Don Bergquist said...

Dear Anonymous Reader:

Thank you for reading my blog and taking time to comment on it.

You are, of course, right. There is no apparent atrophy to Mr. Cowell's Karma… So much sadder commentary on our society that this behavior is considered "entertainment." It is very much the pack mentality to capitalize on the weak and insecure. Anyone who has ever seen pack animals hunt knows this.

The Warren Buffet quote you use is a good one, I had not heard it before. Odd, that! It seems that when the tide goes out, I may be revealed as the one skinny-dipping. I derive no entertainment value from the type of behavior displayed. You may be right that Simon Cowell is extremely popular over there, it is certainly tough to watch the tellie for any length of time over there without seeing a show he is referenced on. None of the people I hung-out with where particular fans, though.

It is interesting that you characterize the emotion viewers have for him as "love." Surely, "infatuation" or "fascination" would be a better choice. Love is a strong and complex emotion which one would assume involves a great deal of first-hand knowledge. To show love for someone you have never met and know practically nothing about would, in my humble and admittedly untutored opinion, be a sign of some sort of mental instability.

I am reminded of the question I was asked once by my Psychology professor in college. The guy had the practice of dismissing the class an hour early on Friday afternoons and reconvening it at the Rathskeller in the student common. There, over pitchers of beer, he would pose psychological and ethical quandaries which we would discuss. It was a fun appendix to the more traditional parts of the class. The question posed to the table was this "How do you tell the difference between love and lust?"

Various technical and biological answers were offered around the table. When my turn came, I gave a much more rhetorical answer. "I don't feel lust." I said. "I can, however, fall in love at the drop of a hat." The table politely snickered.

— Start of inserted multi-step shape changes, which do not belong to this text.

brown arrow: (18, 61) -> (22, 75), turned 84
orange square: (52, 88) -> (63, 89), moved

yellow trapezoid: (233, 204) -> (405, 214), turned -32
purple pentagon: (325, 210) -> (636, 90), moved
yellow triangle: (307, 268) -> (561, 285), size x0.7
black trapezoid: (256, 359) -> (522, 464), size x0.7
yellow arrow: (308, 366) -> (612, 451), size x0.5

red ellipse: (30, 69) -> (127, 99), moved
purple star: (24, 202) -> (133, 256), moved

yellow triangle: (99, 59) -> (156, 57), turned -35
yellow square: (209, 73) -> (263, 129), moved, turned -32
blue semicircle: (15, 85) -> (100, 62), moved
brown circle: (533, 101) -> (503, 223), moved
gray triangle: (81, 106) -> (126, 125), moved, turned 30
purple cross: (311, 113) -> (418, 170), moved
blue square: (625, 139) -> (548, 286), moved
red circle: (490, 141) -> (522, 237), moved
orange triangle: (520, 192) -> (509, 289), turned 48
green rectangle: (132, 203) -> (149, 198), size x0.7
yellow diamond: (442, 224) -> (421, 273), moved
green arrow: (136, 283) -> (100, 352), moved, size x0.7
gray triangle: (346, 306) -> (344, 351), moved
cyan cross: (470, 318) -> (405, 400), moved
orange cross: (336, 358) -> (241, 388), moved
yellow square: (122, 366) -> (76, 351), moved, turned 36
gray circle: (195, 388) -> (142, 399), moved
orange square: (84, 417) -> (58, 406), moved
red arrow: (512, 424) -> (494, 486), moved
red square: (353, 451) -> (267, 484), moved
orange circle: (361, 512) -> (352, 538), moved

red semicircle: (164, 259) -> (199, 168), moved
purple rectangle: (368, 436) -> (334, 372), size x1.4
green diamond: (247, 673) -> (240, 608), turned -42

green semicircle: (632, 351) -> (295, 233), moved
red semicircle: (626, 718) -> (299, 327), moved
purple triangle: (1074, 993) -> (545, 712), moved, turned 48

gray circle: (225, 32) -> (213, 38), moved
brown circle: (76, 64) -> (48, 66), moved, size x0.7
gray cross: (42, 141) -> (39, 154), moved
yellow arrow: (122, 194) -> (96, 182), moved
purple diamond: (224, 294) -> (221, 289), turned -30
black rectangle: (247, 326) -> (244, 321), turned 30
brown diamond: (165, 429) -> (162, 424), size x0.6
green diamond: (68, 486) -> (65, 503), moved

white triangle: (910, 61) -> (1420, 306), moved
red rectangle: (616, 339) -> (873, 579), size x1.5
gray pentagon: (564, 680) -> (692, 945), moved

The rhetoric was there to disguise the deeper truth. I went on to explain that it is an entirely self-involved emotion. The person who feels it always thinks it is love. The baser emotion is only what is diagnosed by the impartial observer.

You are, of course, right. I have seen earlier incarnations of this show touted on the tellie over there and have heard other acts discussed. Brittan's Got Talent is a highly staged and slickly produced show. There is no way a no-talent nobody would have gotten on there. At the very least, the acts that get through to the stage are either very good, or at least tolerable acts by very good looking people. The backstage producers had to have known her talent… she would have auditioned to be on the show.

The reaction of the judges may have been staged, though I think it would be unlikely to completely mask the surprise that I saw on some of the audience faces. Crowds (especially those in a studio audience) are fairly easy to control, individuals are not so much so.

Thank you again for your feedback. Have a great day!